The market is still trying to decide whether Friday was a reset or a warning
Friday’s selloff was driven by two things the market had little room for: a stronger-than-expected jobs report and a sudden loss of momentum in the AI complex. That pushed investors out of some of the most crowded winners in semis and AI infrastructure. Monday’s bounce suggests buyers are not ready to abandon the theme. It does not mean the valuation pressure is gone. The chip index is still up more than 70% this year even after the recent pullback.
Oil stayed firm as the ceasefire story got messier again
The other force holding the market in check was crude. Reuters reported that oil jumped sharply after renewed military action between Israel and Iran over the weekend, with Brent briefly rising above $97 and WTI above $95 before paring gains as Iran later said its attacks had ended. Even after cooling, both contracts remained elevated, with Brent around $94.52 and WTI near $91.57 in mid-session trading.
Lebanon is still part of the Iran deal, whether markets want it or not
The diplomatic problem remains the same. Any path to a durable US-Iran agreement is still entangled with Lebanon and Hezbollah. Reuters reported that Israeli strikes in Lebanon and Hezbollah’s refusal to accept a lasting ceasefire continue to complicate efforts to stabilize the region. Lebanon’s government has said Israeli forces struck the country nearly 3,500 times during the current truce period, a reminder that “ceasefire” in this conflict still leaves plenty of room for military action.

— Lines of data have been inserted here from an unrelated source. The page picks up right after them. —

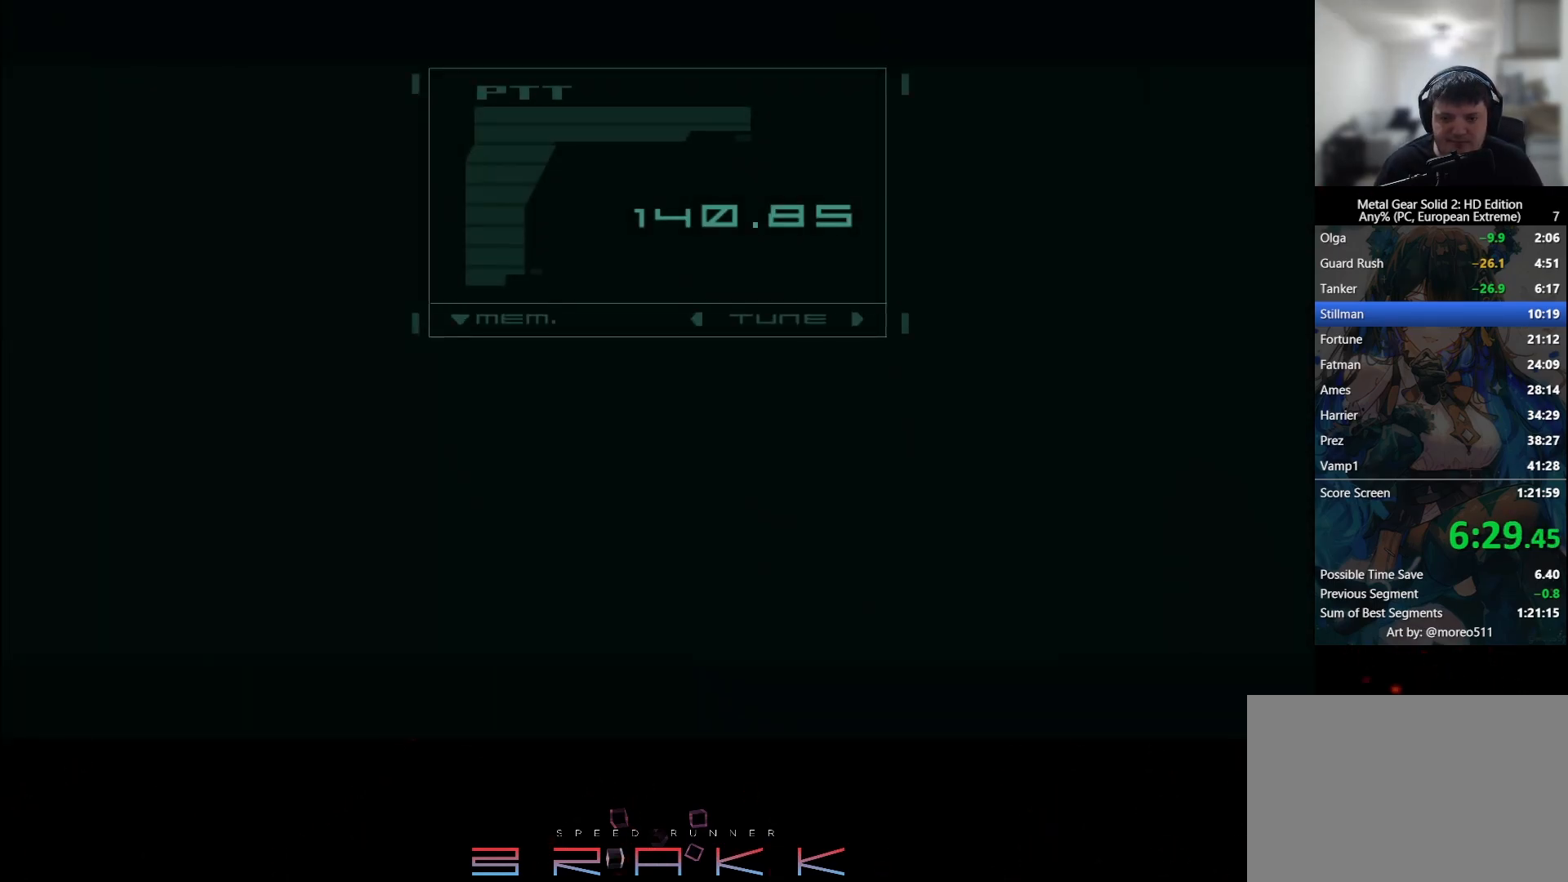
{"buttons": [], "left_stick": "center", "right_stick": "center", "button_events": []}
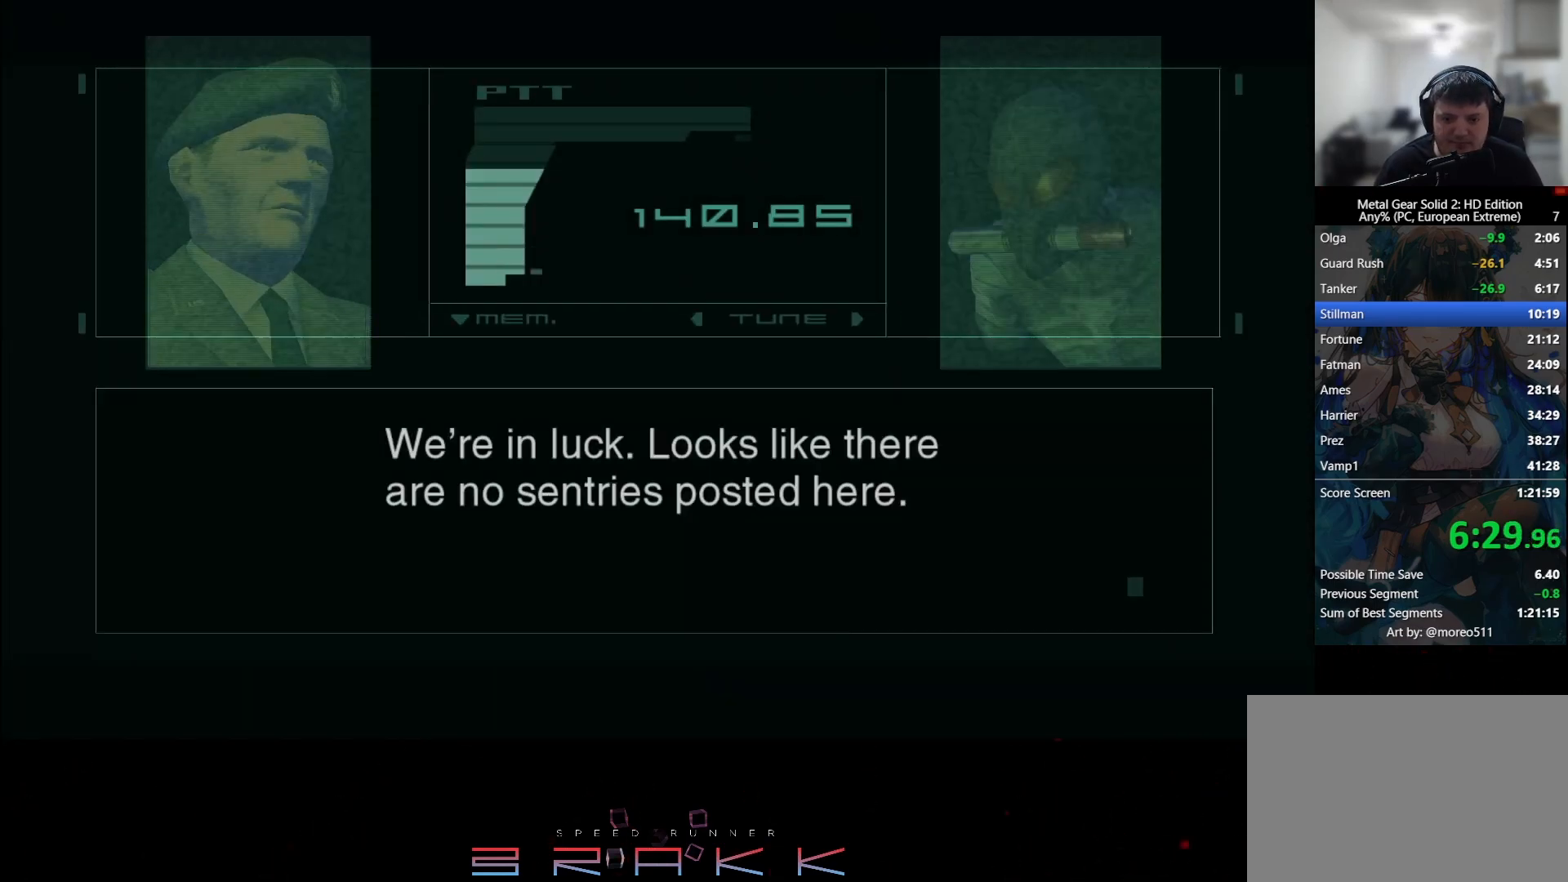
{"buttons": [], "left_stick": "center", "right_stick": "center", "button_events": []}
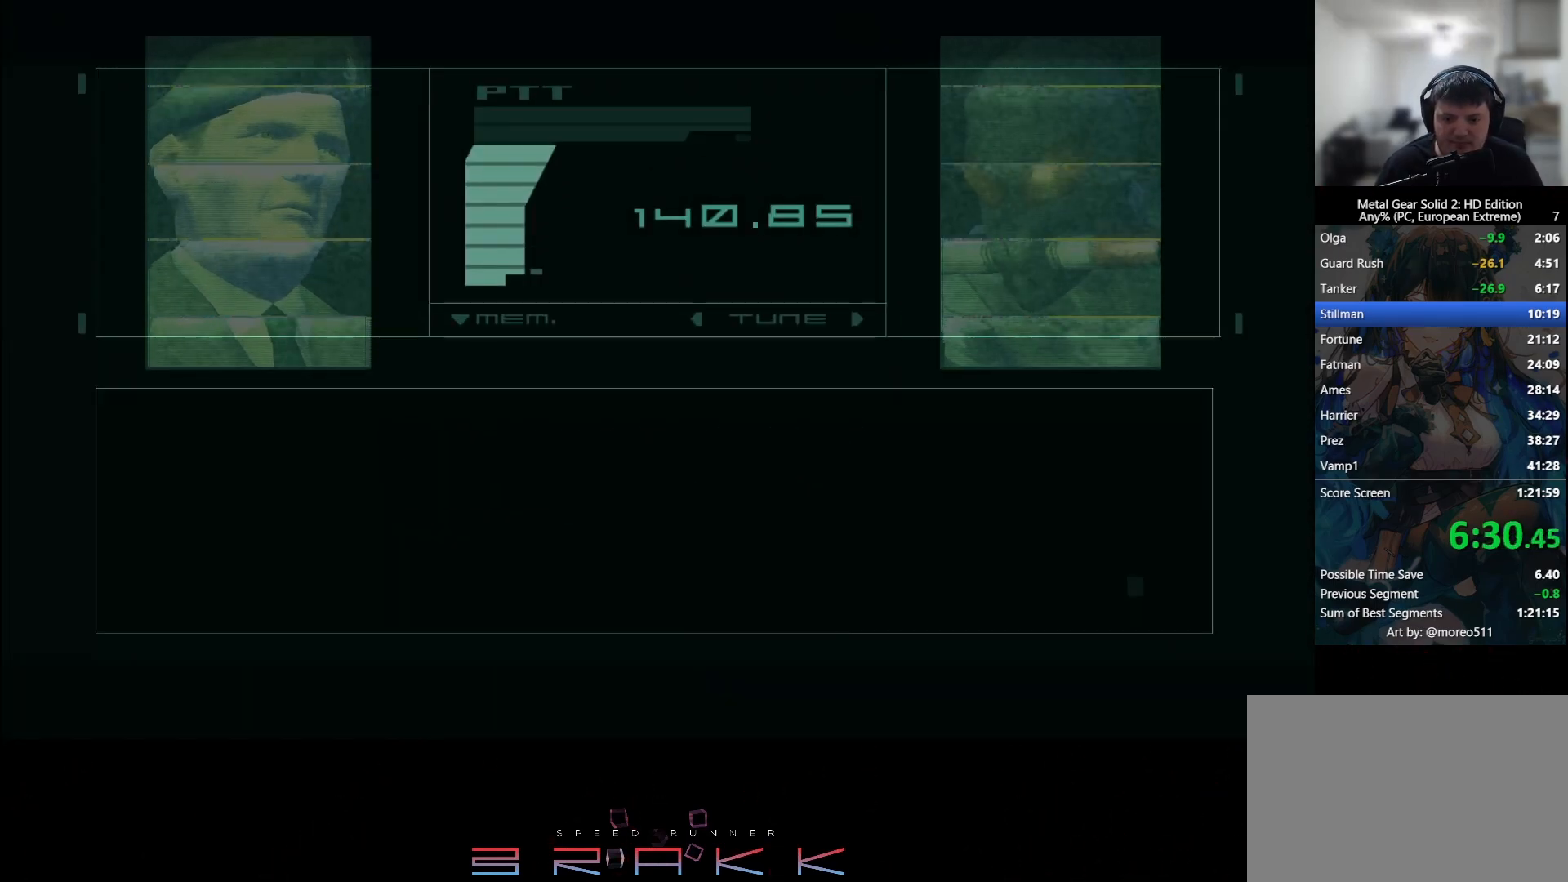
{"buttons": [], "left_stick": "center", "right_stick": "center", "button_events": []}
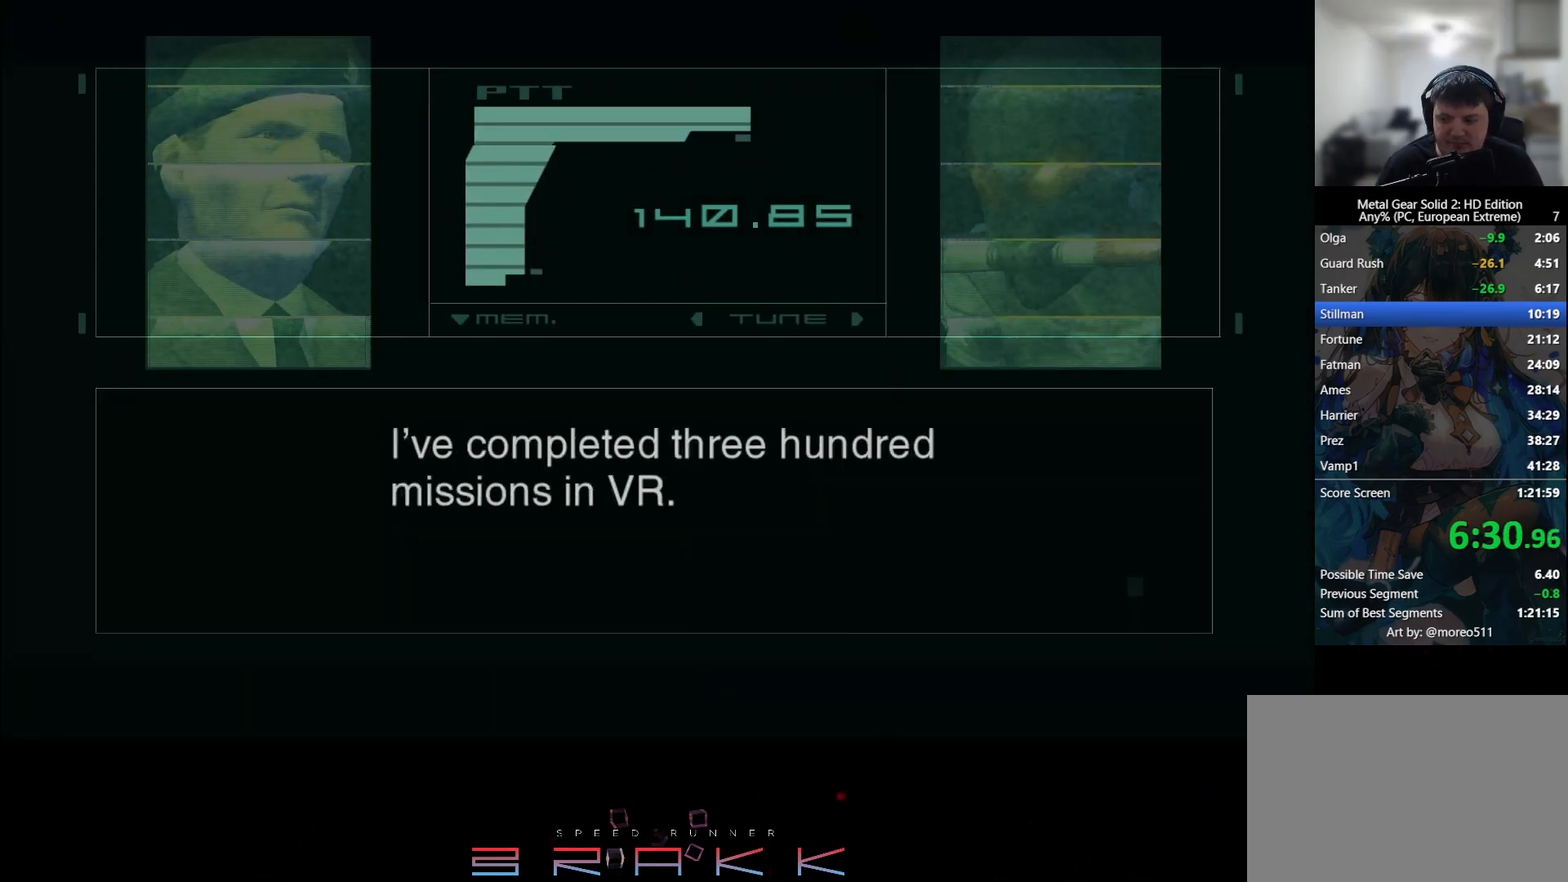
{"buttons": [], "left_stick": "center", "right_stick": "center", "button_events": []}
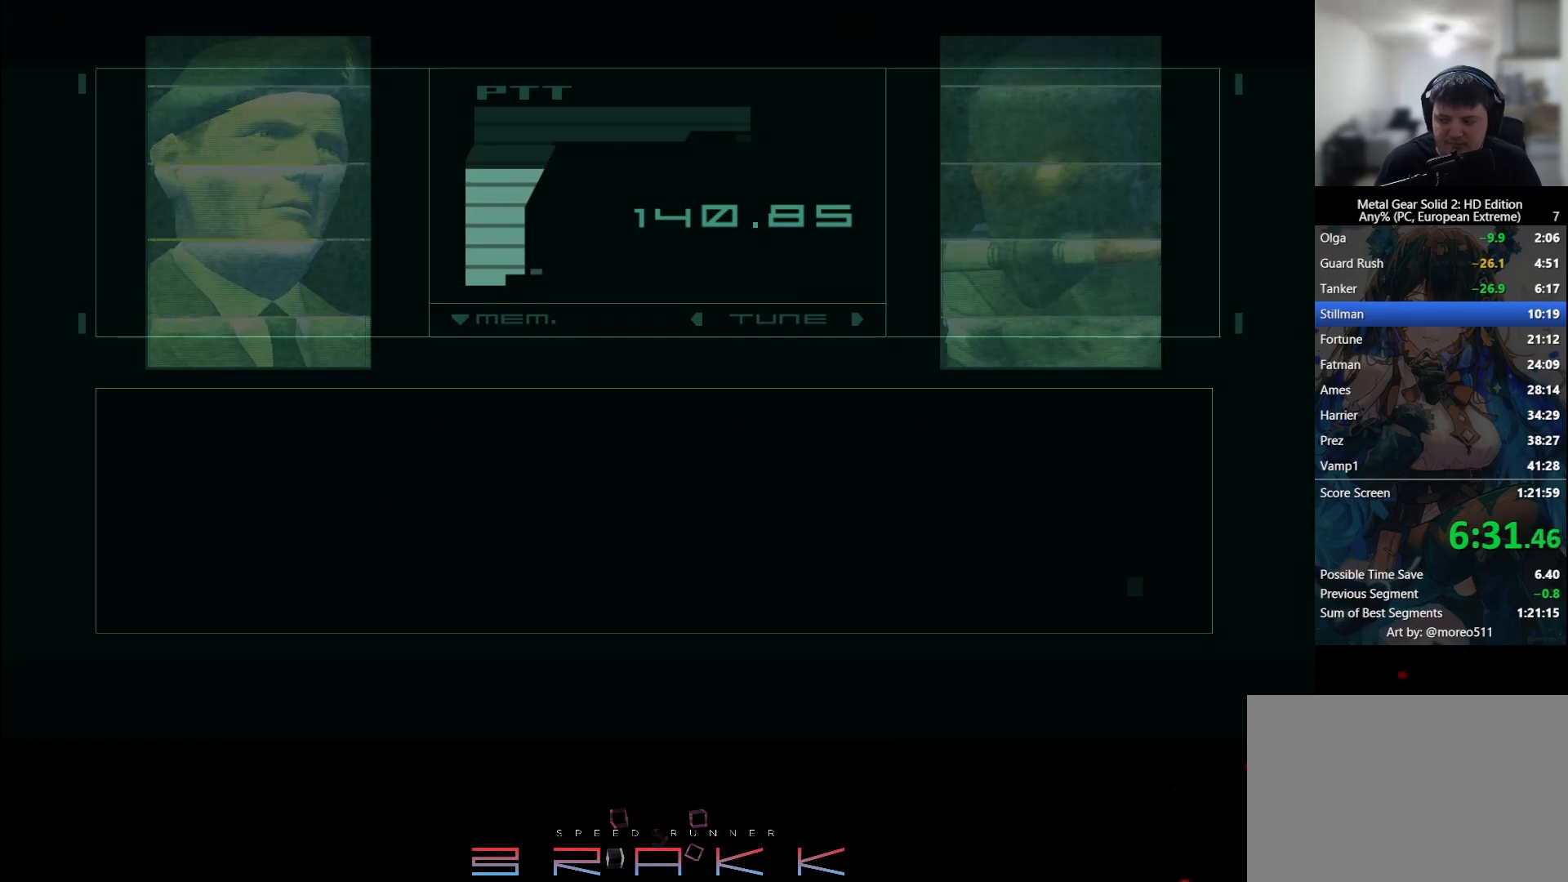
{"buttons": [], "left_stick": "center", "right_stick": "center", "button_events": []}
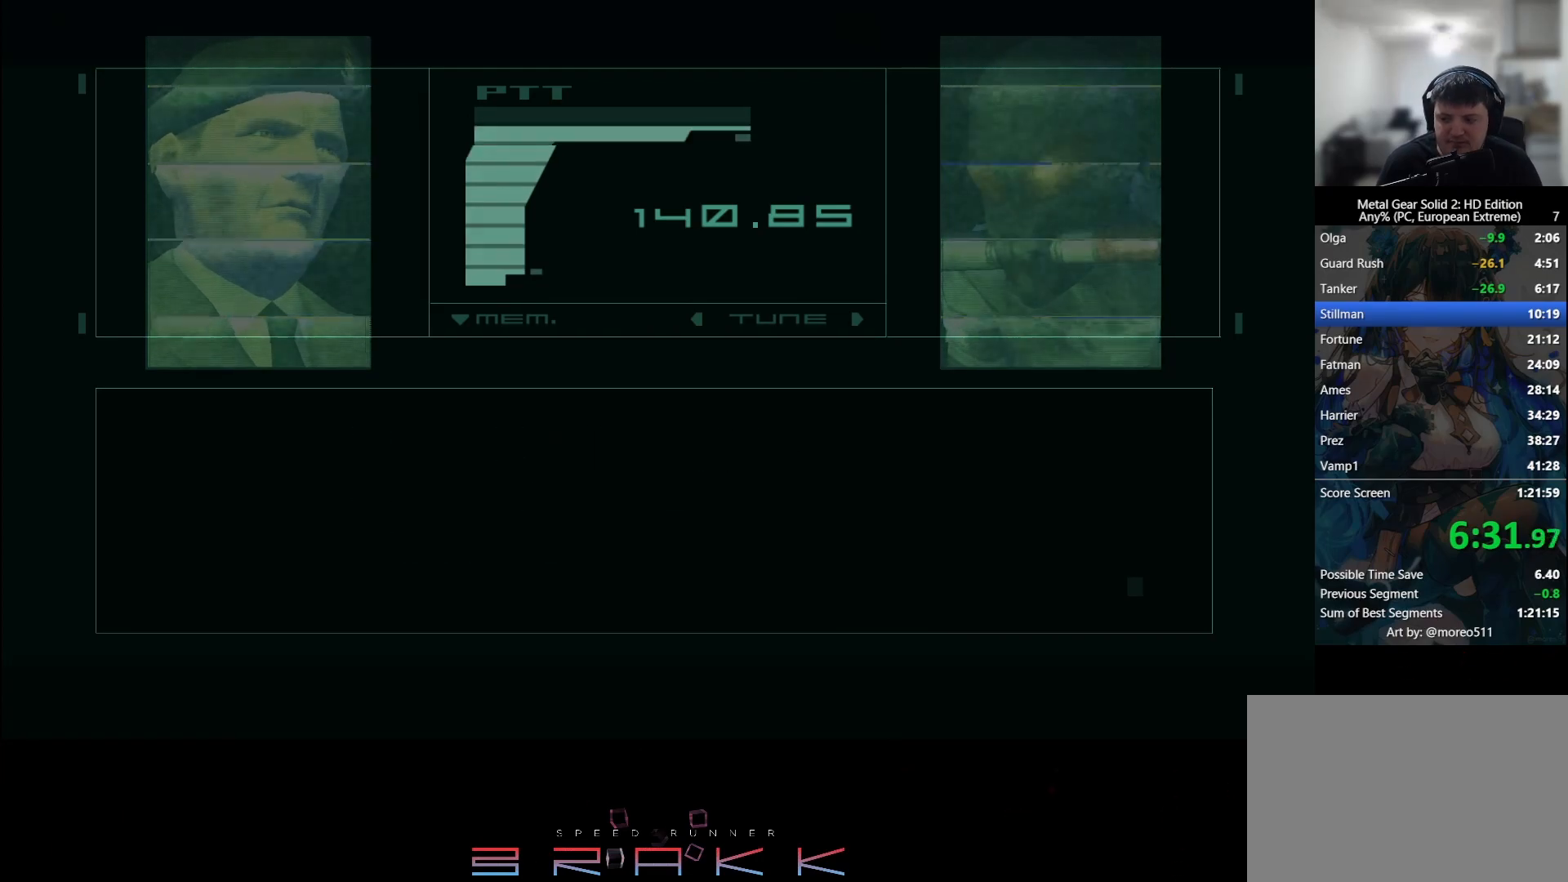
{"buttons": [], "left_stick": "center", "right_stick": "center", "button_events": []}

There was also a separate chip story helping sentiment
One name that stood out Monday was Intel. Reuters reported that Alphabet’s Google has ordered more than 3 million in-house TPU chips from Intel for delivery in 2028, a significant vote of confidence for Intel’s contract-manufacturing push and another sign that the hyperscalers want more supply-chain diversification away from a single foundry bottleneck. Intel shares rose more than 9% on the news.
This week’s calendar gives the market three new tests
The rebound still has to clear a tougher macro and earnings setup. Reuters highlighted three major events hanging over the week: Wednesday’s CPI report, Oracle earnings, and the likely June 12 SpaceX IPO, which is expected to be the largest public offering on record. If inflation comes in hot again, the recent rebound in tech could run into the same rates problem that hit Friday. If not, the market may get another window to lean back into AI and infrastructure.
WSA Take
Monday’s bounce looked like a rebound, not a full return to comfort. Chip stocks were oversold enough to rally, and investors were willing to buy them back. Oil kept the macro backdrop tense, and the Middle East still has too many moving parts for the market to treat this as a clean all-clear.
The bigger issue is unchanged. The AI trade still has strong structural support, but it is now running through a market that is less forgiving on rates, more sensitive to oil, and about to absorb a record IPO.